Exercise description.
Images should not appear in the copy, yet every line of the listing below must be printed exactly.

Input for this task.
-------------------------

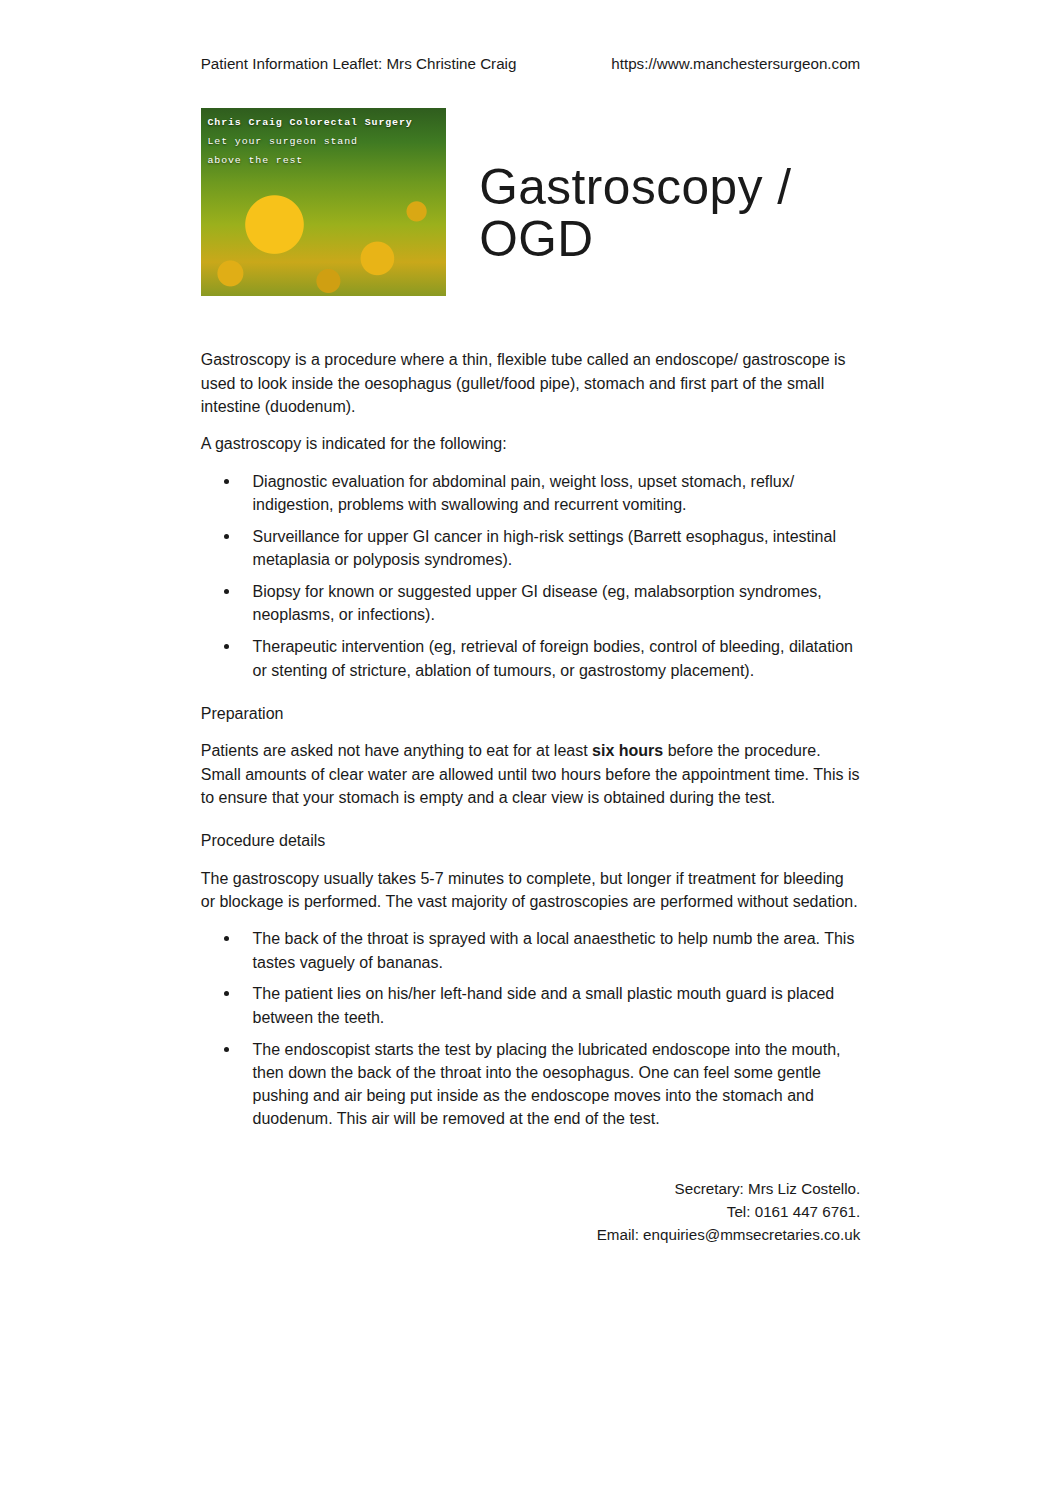Patient Information Leaflet: Mrs Christine Craig https://www.manchestersurgeon.com
Chris Craig Colorectal Surgery Let your surgeon stand above the rest
Gastroscopy / OGD
Gastroscopy is a procedure where a thin, flexible tube called an endoscope/ gastroscope is used to look inside the oesophagus (gullet/food pipe), stomach and first part of the small intestine (duodenum).
A gastroscopy is indicated for the following:
Diagnostic evaluation for abdominal pain, weight loss, upset stomach, reflux/ indigestion, problems with swallowing and recurrent vomiting.
Surveillance for upper GI cancer in high-risk settings (Barrett esophagus, intestinal metaplasia or polyposis syndromes).
Biopsy for known or suggested upper GI disease (eg, malabsorption syndromes, neoplasms, or infections).
Therapeutic intervention (eg, retrieval of foreign bodies, control of bleeding, dilatation or stenting of stricture, ablation of tumours, or gastrostomy placement).
Preparation
Patients are asked not have anything to eat for at least six hours before the procedure. Small amounts of clear water are allowed until two hours before the appointment time. This is to ensure that your stomach is empty and a clear view is obtained during the test.
Procedure details
The gastroscopy usually takes 5-7 minutes to complete, but longer if treatment for bleeding or blockage is performed. The vast majority of gastroscopies are performed without sedation.
The back of the throat is sprayed with a local anaesthetic to help numb the area. This tastes vaguely of bananas.
The patient lies on his/her left-hand side and a small plastic mouth guard is placed between the teeth.
The endoscopist starts the test by placing the lubricated endoscope into the mouth, then down the back of the throat into the oesophagus. One can feel some gentle pushing and air being put inside as the endoscope moves into the stomach and duodenum. This air will be removed at the end of the test.
Secretary: Mrs Liz Costello.
Tel: 0161 447 6761.
Email: enquiries@mmsecretaries.co.uk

-------------------------

Answer below.
Patient Information Leaflet: Mrs Christine Craig https://www.manchestersurgeon.com
Chris Craig Colorectal Surgery Let your surgeon stand above the rest
Gastroscopy / OGD
Gastroscopy is a procedure where a thin, flexible tube called an endoscope/ gastroscope is used to look inside the oesophagus (gullet/food pipe), stomach and first part of the small intestine (duodenum).
A gastroscopy is indicated for the following:
Diagnostic evaluation for abdominal pain, weight loss, upset stomach, reflux/ indigestion, problems with swallowing and recurrent vomiting.
Surveillance for upper GI cancer in high-risk settings (Barrett esophagus, intestinal metaplasia or polyposis syndromes).
Biopsy for known or suggested upper GI disease (eg, malabsorption syndromes, neoplasms, or infections).
Therapeutic intervention (eg, retrieval of foreign bodies, control of bleeding, dilatation or stenting of stricture, ablation of tumours, or gastrostomy placement).
Preparation
Patients are asked not have anything to eat for at least six hours before the procedure. Small amounts of clear water are allowed until two hours before the appointment time. This is to ensure that your stomach is empty and a clear view is obtained during the test.
Procedure details
The gastroscopy usually takes 5-7 minutes to complete, but longer if treatment for bleeding or blockage is performed. The vast majority of gastroscopies are performed without sedation.
The back of the throat is sprayed with a local anaesthetic to help numb the area. This tastes vaguely of bananas.
The patient lies on his/her left-hand side and a small plastic mouth guard is placed between the teeth.
The endoscopist starts the test by placing the lubricated endoscope into the mouth, then down the back of the throat into the oesophagus. One can feel some gentle pushing and air being put inside as the endoscope moves into the stomach and duodenum. This air will be removed at the end of the test.
Secretary: Mrs Liz Costello.
Tel: 0161 447 6761.
Email: enquiries@mmsecretaries.co.uk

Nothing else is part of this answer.